Volocopter ile ulaşımda uzay çağına ilk adım

Artan trafik yoğunluğuna büyük bir çözüm getirmesi planlanan Volocopter, iş yerlerine, alışverişe ve gidilmek istenen tüm noktalara kolaylıkla ulaşımı sağlayan uçuş aracı olması hedefleniyor

YAYINLAMA
GÜNCELLEME

Dilek SEVAL

İSTANBUL - Almanya’nın Karlsruhe şehrinde 2007 yılında kurulan ‘e-volo GmbH’, Volocopter fikrini 2010 yılının sonuna doğru geliştirdi.
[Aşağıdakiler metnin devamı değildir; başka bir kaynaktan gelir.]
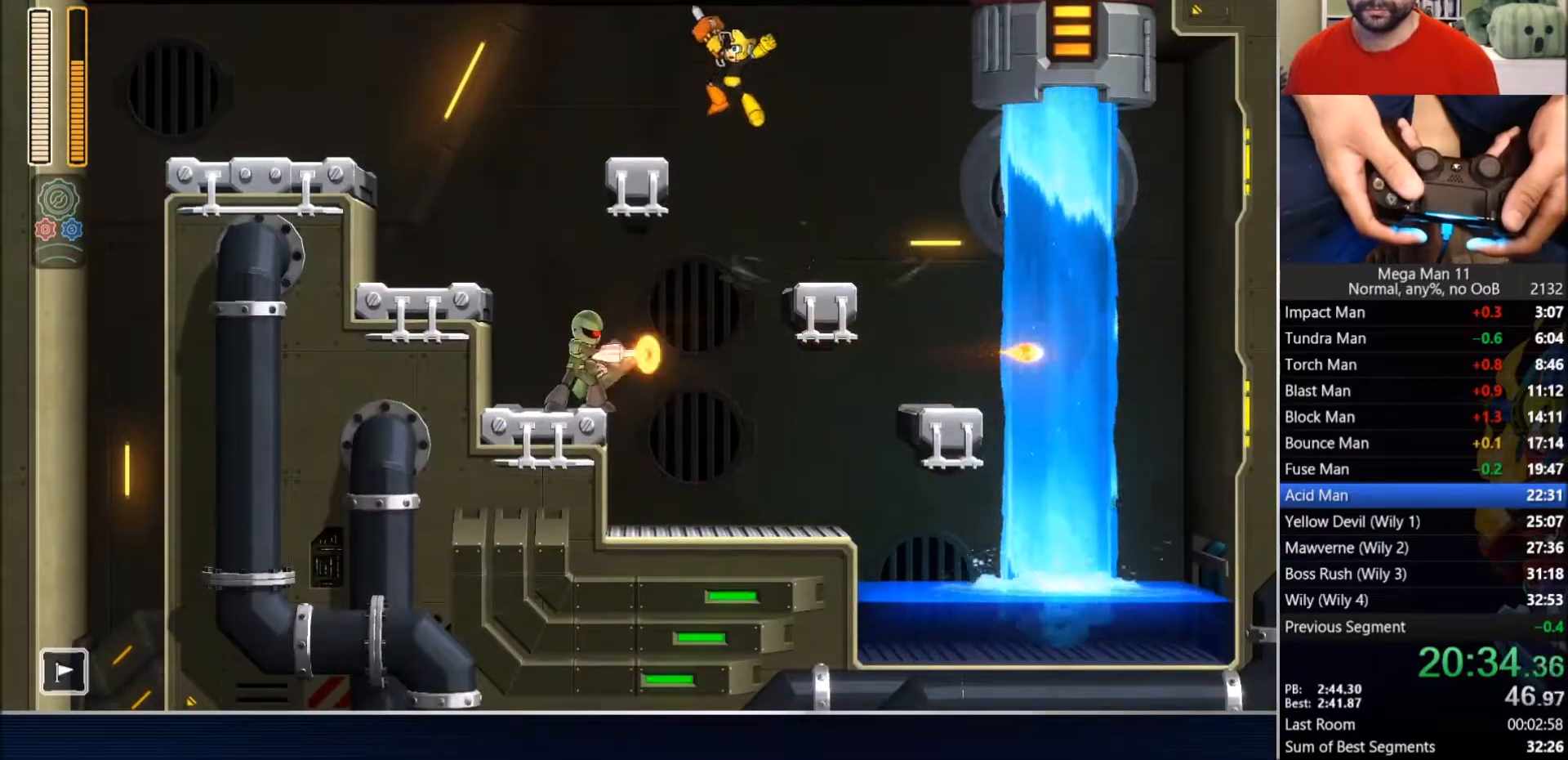
{"buttons": ["DPAD_LEFT"], "left_stick": "center", "right_stick": "center", "events": [[200, "CIRCLE", "down"], [333, "CIRCLE", "up"]]}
Iphone cihazları üzerinden kumanda edilebilen oyuncak quadrokopterleri izlerken, elektrik gücüyle çalışan multikopterin bir insanı hayava kaldırıp kaldıramayacağı sorusunun ortaya çıktığını dile getiren e-volo GmbH Genel Müdürü Alexander Zosel, bunu şimdiye kadar kimsenin denemediğini ve kendilerinin de oluşturdukları ilk ekip ile kapsamlı ön analizlerden sonra ilk test modelinin tasarlandığını açıkladı. Volocopter'in özelliklerini anlatan Zosel, “Volocopter, herkese yönelik uçuş aracının ilk adımı olacak. Kolay uçabilme, emisyonsuz ve özellikle de güvenli olması en önemli özelliği” diye konuştu. 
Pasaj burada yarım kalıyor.